StackRox provides a built-in policy to alert when the Kubernetes Dashboard is deployed. It also monitors RBAC privileges on service accounts and can identify whether elevated privileges have been granted to the Dashboard. It can also ensure incoming traffic to the Dashboard is blocked by configuring Kubernetes Network Policies.

Technique 7.5: Instance Metadata API

Issue

Cloud providers expose metadata services to containers, which includes information about the environment, including the underlying hosts, or sensitive credentials. An attacker who is able to access this instance metadata can leverage it to access or compromise a broader set of either container or cloud resources.

Real-world example: A server-side request forgery (SSRF) vulnerability was reported in Shopify infrastructure. This allowed an attacker to retrieve kube-env (which includes Kubelet credentials) from a cloud metadata service and could lead to full cluster compromise.

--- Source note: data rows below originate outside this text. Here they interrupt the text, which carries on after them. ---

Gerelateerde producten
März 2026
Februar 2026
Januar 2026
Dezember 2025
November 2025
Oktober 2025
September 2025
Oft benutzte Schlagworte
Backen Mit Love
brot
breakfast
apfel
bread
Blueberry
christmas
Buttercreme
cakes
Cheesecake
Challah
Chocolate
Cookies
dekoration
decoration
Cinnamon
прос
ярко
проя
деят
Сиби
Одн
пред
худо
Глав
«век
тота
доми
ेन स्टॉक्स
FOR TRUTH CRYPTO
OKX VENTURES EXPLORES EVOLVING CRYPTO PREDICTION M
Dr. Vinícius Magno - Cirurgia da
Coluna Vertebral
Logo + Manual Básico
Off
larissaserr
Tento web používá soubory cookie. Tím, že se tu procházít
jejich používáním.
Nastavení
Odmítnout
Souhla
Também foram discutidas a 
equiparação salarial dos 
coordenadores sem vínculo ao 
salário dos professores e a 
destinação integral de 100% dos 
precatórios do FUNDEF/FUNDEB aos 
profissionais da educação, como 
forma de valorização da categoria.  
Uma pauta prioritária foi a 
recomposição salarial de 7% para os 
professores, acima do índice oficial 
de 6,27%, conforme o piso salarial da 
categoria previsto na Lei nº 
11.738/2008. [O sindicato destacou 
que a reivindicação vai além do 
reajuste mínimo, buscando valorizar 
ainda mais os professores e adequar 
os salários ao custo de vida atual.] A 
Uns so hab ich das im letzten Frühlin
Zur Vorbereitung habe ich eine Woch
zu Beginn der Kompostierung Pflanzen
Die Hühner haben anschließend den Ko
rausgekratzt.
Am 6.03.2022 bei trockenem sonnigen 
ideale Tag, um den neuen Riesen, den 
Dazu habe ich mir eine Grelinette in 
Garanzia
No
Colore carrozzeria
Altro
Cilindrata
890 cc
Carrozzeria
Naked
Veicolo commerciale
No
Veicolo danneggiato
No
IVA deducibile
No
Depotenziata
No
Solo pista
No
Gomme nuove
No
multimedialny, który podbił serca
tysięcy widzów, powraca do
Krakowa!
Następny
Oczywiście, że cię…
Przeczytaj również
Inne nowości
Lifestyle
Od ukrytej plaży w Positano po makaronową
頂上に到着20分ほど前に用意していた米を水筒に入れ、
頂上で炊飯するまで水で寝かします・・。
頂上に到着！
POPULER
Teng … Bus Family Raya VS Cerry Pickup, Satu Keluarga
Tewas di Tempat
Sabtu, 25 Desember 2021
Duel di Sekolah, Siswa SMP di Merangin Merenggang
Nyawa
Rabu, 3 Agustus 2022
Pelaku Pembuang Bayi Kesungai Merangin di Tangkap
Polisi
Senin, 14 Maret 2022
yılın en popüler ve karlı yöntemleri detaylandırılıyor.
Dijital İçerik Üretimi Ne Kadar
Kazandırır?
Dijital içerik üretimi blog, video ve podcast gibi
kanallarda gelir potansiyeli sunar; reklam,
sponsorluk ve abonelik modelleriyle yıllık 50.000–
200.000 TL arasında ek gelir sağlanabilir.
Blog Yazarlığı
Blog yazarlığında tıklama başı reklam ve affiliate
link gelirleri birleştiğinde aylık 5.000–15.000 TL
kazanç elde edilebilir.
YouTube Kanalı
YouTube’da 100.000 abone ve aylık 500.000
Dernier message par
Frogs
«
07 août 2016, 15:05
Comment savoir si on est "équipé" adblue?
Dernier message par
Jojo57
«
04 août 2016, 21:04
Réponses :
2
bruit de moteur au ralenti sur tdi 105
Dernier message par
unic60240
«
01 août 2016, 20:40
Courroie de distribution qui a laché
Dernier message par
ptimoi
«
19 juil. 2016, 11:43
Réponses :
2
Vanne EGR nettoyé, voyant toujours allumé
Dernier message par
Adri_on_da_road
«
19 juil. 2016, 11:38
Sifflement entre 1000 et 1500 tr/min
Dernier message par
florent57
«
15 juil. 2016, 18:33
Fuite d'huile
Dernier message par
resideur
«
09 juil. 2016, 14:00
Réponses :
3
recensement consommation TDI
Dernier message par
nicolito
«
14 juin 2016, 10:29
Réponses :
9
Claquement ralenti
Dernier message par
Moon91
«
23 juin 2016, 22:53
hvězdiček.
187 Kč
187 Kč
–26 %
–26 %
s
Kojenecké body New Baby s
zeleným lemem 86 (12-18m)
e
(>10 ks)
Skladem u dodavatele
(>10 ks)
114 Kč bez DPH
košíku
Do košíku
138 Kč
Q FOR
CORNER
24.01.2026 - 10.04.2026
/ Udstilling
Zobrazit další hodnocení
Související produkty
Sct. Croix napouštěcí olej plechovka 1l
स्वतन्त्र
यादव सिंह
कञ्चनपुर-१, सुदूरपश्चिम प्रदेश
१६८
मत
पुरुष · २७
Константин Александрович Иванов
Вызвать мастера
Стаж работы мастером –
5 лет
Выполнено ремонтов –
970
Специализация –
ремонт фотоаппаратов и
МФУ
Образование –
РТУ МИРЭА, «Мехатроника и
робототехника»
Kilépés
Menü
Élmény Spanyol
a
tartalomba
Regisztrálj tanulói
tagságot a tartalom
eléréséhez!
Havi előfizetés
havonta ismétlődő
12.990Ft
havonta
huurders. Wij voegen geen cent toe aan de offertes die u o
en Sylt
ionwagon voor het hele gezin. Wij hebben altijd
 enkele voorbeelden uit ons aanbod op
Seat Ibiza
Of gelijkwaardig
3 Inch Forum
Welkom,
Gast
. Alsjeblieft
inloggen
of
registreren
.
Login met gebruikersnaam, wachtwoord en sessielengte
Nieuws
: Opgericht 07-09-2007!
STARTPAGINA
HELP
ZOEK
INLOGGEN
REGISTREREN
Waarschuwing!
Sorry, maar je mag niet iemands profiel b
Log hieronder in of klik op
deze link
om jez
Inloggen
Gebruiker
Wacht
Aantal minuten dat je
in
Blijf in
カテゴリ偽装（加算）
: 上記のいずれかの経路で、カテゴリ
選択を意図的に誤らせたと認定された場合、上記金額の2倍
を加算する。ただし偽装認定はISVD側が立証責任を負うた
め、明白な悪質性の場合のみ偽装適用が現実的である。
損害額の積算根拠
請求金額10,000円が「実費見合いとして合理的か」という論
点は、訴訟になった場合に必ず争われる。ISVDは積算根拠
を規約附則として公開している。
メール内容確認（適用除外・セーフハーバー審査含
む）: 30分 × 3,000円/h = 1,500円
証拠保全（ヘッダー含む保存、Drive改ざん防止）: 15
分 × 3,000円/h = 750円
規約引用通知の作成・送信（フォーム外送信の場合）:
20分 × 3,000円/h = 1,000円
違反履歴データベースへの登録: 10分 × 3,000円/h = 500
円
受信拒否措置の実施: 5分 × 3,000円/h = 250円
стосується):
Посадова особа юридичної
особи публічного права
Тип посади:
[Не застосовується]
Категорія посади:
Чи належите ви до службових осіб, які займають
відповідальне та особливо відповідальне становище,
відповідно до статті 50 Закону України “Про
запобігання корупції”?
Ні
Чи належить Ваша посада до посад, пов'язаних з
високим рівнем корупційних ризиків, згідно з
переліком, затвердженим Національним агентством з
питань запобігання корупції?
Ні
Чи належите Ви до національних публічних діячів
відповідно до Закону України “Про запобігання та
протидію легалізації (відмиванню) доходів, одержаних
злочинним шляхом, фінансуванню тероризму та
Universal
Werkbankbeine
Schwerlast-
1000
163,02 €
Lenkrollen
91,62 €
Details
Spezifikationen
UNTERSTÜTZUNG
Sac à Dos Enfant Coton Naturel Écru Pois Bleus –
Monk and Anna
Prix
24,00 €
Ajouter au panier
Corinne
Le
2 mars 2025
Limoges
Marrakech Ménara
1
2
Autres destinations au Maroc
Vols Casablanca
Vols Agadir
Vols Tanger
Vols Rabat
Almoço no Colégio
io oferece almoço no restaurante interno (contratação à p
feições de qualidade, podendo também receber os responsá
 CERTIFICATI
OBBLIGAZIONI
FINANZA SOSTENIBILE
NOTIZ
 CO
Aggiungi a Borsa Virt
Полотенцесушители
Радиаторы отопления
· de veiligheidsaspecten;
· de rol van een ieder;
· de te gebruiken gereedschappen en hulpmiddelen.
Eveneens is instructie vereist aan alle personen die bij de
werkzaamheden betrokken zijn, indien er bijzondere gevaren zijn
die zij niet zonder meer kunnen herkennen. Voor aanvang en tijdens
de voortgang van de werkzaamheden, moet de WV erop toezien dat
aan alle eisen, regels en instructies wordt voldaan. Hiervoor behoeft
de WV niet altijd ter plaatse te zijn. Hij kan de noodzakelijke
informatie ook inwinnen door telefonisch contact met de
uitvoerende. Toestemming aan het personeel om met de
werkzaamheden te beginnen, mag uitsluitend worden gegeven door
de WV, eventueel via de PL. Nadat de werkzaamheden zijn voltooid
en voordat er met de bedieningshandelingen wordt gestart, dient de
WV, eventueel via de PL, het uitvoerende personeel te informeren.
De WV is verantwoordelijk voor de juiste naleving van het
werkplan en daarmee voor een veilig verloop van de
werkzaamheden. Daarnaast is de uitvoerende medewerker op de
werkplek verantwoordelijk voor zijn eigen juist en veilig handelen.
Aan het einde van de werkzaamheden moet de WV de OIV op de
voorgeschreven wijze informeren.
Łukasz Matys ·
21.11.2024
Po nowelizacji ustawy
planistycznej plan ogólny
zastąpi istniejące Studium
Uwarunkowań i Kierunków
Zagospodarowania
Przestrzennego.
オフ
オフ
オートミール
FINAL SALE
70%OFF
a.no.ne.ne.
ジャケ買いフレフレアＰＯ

Best Practice for Mitigation

Primary areas to configure security controls: Kubernetes and Cloud Provider

Kubernetes

In Kubernetes, organizations should ensure they configure egress Network Policies to restrict sensitive traffic including communication with cloud metadata services.

Cloud Provider

If running on a cloud provider platform, controls such as Google Kubernetes Engine’s (GKE) metadata concealment, Workload Identity, or equivalent options should be enabled to prevent compromised pods from being leveraged to access cloud resources. Teams can also limit node lifetimes by ensuring reverse uptime of 24 hours or less and automatically provision new nodes to replace them.

How StackRox Helps

StackRox helps with this particular threat by visualizing Network Policies within its platform to help teams fully understand network details and traffic between pods throughout their Kubernetes environments.